__To do__
Gather every line of the material below that contains the string "largest", matching case exactly.

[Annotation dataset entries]
##########

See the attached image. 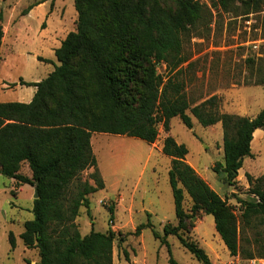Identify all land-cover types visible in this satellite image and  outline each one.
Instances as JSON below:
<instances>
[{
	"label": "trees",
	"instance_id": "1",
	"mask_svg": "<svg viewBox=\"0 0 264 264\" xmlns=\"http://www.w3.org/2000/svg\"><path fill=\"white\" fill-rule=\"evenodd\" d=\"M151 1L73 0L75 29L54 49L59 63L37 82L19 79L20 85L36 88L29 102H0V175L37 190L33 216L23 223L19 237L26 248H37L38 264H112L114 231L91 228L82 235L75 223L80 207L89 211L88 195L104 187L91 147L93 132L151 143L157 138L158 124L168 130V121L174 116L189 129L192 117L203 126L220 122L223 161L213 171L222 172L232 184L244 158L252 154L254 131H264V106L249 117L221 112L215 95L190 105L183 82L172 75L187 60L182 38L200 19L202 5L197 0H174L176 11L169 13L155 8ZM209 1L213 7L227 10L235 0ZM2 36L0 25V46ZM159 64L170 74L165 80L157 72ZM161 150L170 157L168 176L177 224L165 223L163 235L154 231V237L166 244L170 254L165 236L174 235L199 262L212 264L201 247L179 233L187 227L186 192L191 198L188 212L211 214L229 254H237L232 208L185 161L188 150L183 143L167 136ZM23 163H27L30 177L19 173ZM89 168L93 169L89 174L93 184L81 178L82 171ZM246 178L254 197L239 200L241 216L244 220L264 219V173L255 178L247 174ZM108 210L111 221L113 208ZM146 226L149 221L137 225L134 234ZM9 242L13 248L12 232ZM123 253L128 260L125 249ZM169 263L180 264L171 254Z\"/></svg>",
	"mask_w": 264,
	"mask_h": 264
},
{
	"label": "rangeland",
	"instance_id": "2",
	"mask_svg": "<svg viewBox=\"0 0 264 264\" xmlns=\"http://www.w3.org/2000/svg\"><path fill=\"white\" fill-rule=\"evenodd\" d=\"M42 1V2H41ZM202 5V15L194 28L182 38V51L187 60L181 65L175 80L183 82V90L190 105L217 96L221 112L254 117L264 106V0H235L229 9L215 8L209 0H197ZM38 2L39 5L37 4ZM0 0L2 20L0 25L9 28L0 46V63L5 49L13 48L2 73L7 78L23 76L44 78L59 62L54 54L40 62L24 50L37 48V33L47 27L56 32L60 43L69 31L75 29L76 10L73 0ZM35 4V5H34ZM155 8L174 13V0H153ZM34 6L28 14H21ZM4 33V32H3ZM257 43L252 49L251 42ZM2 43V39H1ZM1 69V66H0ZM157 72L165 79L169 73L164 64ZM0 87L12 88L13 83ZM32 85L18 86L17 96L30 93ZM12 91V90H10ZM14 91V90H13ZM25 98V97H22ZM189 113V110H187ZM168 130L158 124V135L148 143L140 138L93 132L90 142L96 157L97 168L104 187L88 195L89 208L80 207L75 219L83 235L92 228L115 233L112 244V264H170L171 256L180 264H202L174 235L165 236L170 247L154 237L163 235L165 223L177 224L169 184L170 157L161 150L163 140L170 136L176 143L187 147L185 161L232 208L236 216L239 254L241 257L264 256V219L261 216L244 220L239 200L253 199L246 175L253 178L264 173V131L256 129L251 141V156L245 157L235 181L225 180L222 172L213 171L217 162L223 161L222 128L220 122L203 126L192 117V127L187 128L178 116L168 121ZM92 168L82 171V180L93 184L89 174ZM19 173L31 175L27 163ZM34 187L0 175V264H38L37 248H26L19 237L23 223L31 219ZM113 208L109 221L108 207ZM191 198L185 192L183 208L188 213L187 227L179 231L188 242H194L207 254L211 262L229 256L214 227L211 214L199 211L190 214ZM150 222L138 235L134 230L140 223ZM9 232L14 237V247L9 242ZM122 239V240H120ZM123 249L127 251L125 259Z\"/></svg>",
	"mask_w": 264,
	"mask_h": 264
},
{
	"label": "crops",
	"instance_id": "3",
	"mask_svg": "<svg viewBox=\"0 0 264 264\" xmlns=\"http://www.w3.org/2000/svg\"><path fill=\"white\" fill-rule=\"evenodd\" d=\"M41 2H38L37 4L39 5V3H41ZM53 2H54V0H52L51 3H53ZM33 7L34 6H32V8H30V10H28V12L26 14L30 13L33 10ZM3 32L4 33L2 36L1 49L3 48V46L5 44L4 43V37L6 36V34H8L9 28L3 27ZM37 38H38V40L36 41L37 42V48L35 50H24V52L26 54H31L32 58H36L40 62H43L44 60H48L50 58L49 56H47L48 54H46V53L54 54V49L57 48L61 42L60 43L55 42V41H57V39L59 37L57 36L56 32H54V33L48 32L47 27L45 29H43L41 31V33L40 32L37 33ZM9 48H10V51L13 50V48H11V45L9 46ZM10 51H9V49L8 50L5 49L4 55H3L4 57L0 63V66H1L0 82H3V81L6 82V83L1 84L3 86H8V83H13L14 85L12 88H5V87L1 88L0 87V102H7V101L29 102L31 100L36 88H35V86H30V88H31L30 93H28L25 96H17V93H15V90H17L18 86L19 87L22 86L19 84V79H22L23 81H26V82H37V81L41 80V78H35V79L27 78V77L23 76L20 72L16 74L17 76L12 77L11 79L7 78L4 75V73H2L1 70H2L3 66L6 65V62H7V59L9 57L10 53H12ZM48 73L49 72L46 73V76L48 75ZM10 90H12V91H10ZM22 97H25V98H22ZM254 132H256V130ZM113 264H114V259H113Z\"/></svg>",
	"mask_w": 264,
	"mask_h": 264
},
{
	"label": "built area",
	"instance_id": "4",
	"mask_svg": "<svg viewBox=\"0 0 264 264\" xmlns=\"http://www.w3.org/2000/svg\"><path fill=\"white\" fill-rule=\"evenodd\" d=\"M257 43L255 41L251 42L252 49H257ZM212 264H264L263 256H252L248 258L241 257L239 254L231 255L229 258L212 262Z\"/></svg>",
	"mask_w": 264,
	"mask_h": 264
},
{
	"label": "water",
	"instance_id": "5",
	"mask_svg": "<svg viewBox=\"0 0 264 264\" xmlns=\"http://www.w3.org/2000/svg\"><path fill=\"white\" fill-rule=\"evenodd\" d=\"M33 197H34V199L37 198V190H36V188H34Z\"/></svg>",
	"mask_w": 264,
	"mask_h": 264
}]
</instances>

##########

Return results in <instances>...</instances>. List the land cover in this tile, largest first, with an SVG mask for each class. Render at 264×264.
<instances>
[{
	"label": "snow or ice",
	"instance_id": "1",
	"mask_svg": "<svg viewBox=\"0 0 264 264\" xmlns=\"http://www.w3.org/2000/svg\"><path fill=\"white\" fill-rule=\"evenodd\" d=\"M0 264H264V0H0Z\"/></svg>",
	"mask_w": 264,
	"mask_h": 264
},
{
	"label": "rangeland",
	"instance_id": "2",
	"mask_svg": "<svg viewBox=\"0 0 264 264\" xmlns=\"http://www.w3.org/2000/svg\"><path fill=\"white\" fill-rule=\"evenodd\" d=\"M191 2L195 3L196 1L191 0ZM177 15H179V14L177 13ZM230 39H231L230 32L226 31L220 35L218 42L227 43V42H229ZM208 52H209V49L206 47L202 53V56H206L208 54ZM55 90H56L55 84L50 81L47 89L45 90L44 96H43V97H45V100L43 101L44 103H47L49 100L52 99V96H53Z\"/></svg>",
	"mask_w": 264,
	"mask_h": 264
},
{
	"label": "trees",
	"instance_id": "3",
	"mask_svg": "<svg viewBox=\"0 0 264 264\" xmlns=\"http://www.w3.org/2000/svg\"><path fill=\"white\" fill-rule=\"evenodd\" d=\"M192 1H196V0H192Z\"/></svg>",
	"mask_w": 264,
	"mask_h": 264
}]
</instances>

##########

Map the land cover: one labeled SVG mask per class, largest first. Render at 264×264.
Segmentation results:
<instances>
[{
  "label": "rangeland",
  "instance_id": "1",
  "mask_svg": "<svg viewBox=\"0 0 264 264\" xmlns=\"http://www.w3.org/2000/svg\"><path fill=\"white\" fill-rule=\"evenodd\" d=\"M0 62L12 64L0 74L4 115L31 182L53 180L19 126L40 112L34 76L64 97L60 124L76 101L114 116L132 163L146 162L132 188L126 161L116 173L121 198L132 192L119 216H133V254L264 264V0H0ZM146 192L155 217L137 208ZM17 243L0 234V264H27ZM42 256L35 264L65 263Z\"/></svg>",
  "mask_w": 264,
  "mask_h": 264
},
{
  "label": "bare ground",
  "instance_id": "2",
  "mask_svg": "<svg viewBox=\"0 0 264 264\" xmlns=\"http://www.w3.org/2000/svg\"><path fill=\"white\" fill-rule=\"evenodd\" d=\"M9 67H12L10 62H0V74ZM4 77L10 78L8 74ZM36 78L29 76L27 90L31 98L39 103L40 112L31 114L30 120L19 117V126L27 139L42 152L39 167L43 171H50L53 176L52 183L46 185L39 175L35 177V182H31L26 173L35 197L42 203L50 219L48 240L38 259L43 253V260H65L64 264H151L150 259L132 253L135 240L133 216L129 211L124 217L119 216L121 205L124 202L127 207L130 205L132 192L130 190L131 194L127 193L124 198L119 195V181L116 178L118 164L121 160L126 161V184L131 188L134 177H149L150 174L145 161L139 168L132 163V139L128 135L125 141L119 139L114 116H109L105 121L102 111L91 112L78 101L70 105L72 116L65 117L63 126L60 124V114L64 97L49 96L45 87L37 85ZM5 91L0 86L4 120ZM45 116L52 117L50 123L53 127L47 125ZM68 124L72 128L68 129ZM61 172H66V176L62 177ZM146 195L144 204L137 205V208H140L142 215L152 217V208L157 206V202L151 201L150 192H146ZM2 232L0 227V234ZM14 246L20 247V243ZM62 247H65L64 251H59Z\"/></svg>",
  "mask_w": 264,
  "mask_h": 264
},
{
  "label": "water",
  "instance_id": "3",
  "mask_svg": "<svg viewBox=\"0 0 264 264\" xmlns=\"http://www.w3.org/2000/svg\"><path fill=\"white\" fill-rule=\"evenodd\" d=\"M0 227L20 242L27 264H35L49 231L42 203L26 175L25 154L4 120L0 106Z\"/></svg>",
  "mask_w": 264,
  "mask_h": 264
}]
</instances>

##########

__Answer for the task__
Return results in <instances>...</instances>. List the land cover in this tile, largest first, with an SVG mask for each class. Render at 264×264.
Map the land cover: one labeled SVG mask per class, largest first. Render at 264×264.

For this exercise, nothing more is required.